Александр Алексеевич только вздохнул обреченно:

— Я стройматериалы оптом продаю, про розницу даже и не думал. Там система отлаженная, рекламы не требуется. Если только связи поднять, договориться с кем…

— Придумала! — Настя даже на месте радостно подпрыгнула. — Я уволюсь! Нет-нет, сначала выслушайте! Пусть Артём займется с Вероникой английским, пусть делает с ней домашнюю работу и встречает из школы. Она уже вышла из стазиса, и с остальным справится даже не педагог! Понимаете, как здорово? Для Артёма это, конечно, не работа будет, но привязка к семье. Он уже не сорвется в Нью-Йорк или Тибет, когда вздумается, потому что будет нужен тут. Меня-то уже не будет! А Вера Петровна даже в математике не фурычит, какой там английский… Ой, простите! — мужчина усмехнулся, подбадривая ее на дальнейшую смелость. — А работа, профессия — это со временем решится. Как только он сам остановится, как только перестанет рваться с одного места в другое, так сразу и решится!

— Я подумаю, Анастасия, спасибо. Вы домой собирались, а я вас задерживаю.

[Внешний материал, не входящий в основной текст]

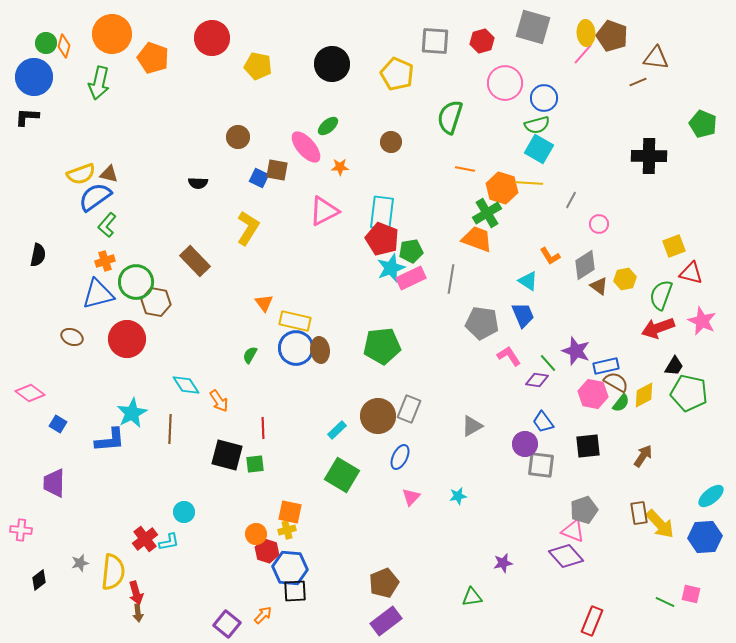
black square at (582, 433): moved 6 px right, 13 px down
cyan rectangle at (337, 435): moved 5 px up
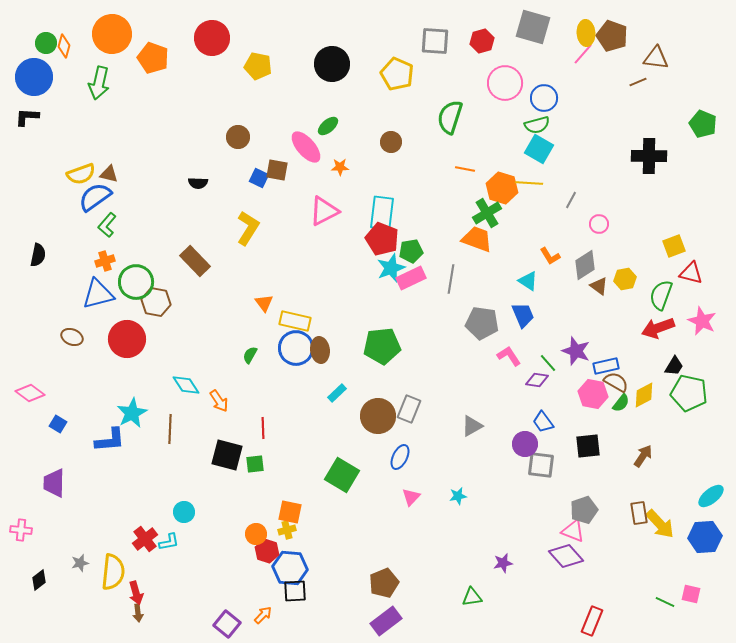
cyan rectangle at (337, 430): moved 37 px up
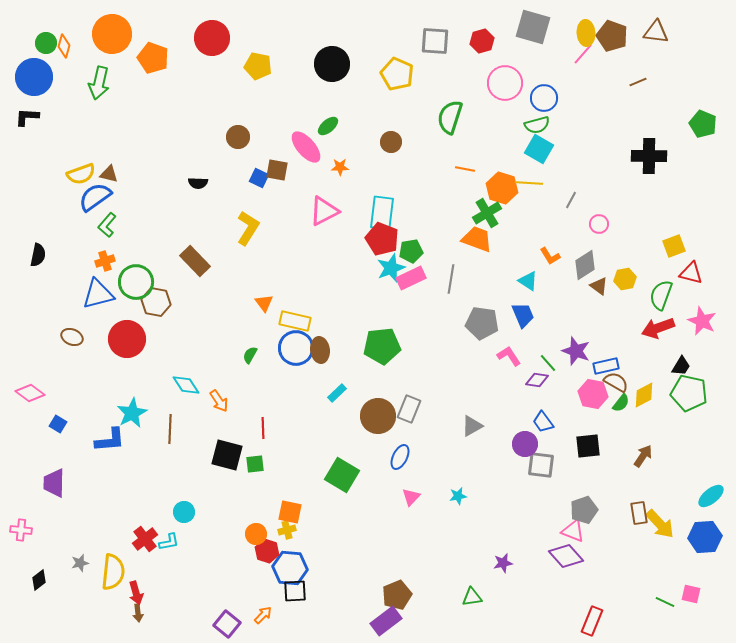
brown triangle at (656, 58): moved 26 px up
black trapezoid at (674, 366): moved 7 px right
brown pentagon at (384, 583): moved 13 px right, 12 px down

Настя и не знала, искренне он поблагодарил или закончил так разговор, но потом ей стало до красноты неловко. Стояла такая, девчонка еще совсем, и взрослого мужика поучала, как ему с сыном быть. И ведь и тот, и другой не глупее нее! И о Вере Петровне так некрасиво отозвалась, хотя та была отличной няней для Вероники. Но на это, кажется, Александр Алексеевич внимания не обратил, сам понимал, потому и нанял когда-то Настю. Стыдно. Но зато совесть чиста.

* * *

Каково же было ее удивление, когда уже назавтра Александр Алексеевич приступил к решительным действиям. Как только она вошла в дом, Наташка рассказала об утренних событиях в свойственной только ей манере:

— Сан Алексеич на работу не поехал! Отвез Веронику в школу, потом вернулся. Позавтракали они, значит, в глухом молчании, а потом Сан Алексеич за Артёмом в комнату пошел. Уж не знаю, чего он ему там говорил или тихо за ним ходил, но Артём от этой слежки и на кухне спрятаться не смог. И тут не выдержал. «Ты чего за мной ходишь?» — говорит. А Сан Алексеич ему, мол, скучно, выходной взял, а заняться нечем. Ну, а Артём хмурился поначалу и сказал, что некогда ему отца развлекать, он как раз в стрип-бар собирался. Там его, дескать, ждут. «Да никакой стриптиз в десять утра не работает!» — разозлился Сан Алексеич. И тут Артём прищурился — ну, знаешь, как только он умеет, на один глаз. Типа теперь-то добра не жди. И говорит такой с ехидцей: «А ты, пап, беги собирайся. Да купюр побольше мелочовкой захвати. А то тебе пятьдесят скоро, а ты ни разу в стрип-баре в десять утра не бывал». Вот они вдвоем и ушли. Тамарочка попозже звонила им, спросить, будут ли на обед. А они там уже поддатые. И на обед не собирались.